Transfer Learning from Text-Motion Retrieval to Violence Classification
Violent actions are rare in motion datasets, making violence recognition difficult due to scarcity of available samples and, in general, scarcity of labelled data. This is a major safety concern with the rise of robots interacting directly with people.
For our Advanced Machine Learning course project, we investigated whether semantic priors from text-motion retrieval models (TMR++) could transfer to violence classification.
By framing this as a few-shot learning problem, we applied Model-Agnostic Meta-Learning (MAML) with prototypical networks to enable rapid adaptation from minimal examples.

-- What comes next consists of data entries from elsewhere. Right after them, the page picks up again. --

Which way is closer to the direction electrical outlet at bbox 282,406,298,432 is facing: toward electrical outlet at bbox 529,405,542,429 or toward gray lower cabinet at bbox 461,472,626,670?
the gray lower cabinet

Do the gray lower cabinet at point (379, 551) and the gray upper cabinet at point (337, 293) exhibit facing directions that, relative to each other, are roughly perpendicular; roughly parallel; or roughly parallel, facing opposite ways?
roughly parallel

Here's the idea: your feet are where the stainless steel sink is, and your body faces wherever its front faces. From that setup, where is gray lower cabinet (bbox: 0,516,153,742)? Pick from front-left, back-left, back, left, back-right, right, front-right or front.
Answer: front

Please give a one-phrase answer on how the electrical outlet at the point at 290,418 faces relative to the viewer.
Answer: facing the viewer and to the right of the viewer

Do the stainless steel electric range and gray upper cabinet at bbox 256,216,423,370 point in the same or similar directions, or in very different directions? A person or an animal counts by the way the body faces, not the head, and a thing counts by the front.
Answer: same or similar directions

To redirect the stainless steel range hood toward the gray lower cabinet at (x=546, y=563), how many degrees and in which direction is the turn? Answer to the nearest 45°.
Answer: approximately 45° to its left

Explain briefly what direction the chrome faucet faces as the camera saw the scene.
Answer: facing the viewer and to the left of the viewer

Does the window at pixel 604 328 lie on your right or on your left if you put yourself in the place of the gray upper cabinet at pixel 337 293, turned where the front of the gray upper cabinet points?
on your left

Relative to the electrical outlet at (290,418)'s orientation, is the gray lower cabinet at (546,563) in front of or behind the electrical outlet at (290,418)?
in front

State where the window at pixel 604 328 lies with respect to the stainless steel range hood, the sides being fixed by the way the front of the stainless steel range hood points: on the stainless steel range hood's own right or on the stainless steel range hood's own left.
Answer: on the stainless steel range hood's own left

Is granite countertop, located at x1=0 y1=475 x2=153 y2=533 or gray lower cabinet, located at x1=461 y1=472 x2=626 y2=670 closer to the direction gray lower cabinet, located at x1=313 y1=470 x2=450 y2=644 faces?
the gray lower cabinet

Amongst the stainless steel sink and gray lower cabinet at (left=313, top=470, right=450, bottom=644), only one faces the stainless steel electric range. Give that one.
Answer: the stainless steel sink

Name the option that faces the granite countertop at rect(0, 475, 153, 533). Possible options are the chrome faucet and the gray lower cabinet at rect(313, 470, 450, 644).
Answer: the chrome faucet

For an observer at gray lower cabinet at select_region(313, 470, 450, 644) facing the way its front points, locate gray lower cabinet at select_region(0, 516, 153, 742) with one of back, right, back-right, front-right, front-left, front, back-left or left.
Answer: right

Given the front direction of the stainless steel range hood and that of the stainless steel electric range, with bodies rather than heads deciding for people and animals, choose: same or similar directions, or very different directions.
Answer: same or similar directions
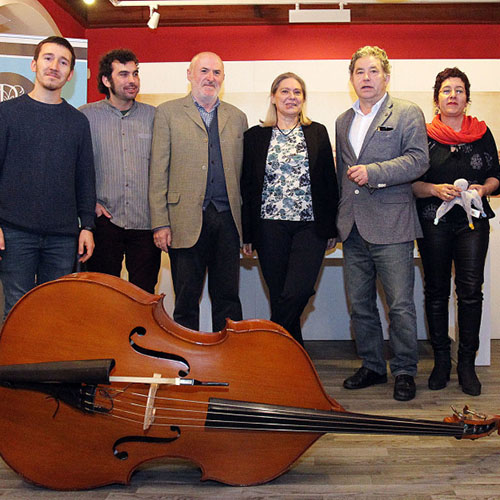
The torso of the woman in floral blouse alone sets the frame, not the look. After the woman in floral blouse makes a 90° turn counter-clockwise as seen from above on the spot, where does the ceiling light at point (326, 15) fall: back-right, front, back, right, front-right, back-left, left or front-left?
left

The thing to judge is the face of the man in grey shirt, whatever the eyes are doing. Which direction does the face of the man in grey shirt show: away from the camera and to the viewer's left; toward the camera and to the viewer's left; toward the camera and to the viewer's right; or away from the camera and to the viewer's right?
toward the camera and to the viewer's right

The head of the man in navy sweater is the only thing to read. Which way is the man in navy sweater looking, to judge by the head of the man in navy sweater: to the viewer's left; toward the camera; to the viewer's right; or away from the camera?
toward the camera

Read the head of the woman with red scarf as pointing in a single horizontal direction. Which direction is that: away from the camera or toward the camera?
toward the camera

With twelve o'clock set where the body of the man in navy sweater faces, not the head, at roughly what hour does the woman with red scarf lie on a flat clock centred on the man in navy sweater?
The woman with red scarf is roughly at 9 o'clock from the man in navy sweater.

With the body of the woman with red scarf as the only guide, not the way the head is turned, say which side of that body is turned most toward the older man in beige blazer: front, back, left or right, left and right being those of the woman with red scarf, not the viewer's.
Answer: right

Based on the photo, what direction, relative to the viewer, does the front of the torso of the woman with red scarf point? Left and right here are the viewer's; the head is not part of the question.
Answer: facing the viewer

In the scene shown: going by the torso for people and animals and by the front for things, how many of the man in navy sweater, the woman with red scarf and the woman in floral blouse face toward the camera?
3

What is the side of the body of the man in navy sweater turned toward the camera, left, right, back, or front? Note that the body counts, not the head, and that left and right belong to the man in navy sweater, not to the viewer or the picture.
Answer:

To prevent feature collapse, a common issue in contrastive learning with imbalanced data, we implemented a decoupled Three-Loss Architecture (BCE + Center + Hinge) to explicitly enforce separation between safety-critical categories without losing fine-grained semantics.
Key Findings
- MAML significantly outperforms the standard Prototypical Network baseline, proving that meta-learning is highly effective for data-scarce scenarios
- We achieved a 73.1% Violence Detection Rate while maintaining a negligible 1.0% False Positive Rate
While fully supervised fine-tuning still holds the ceiling, meta-learning proved to be a viable, data-efficient alternative for deploying safety models where labeled data is scarce.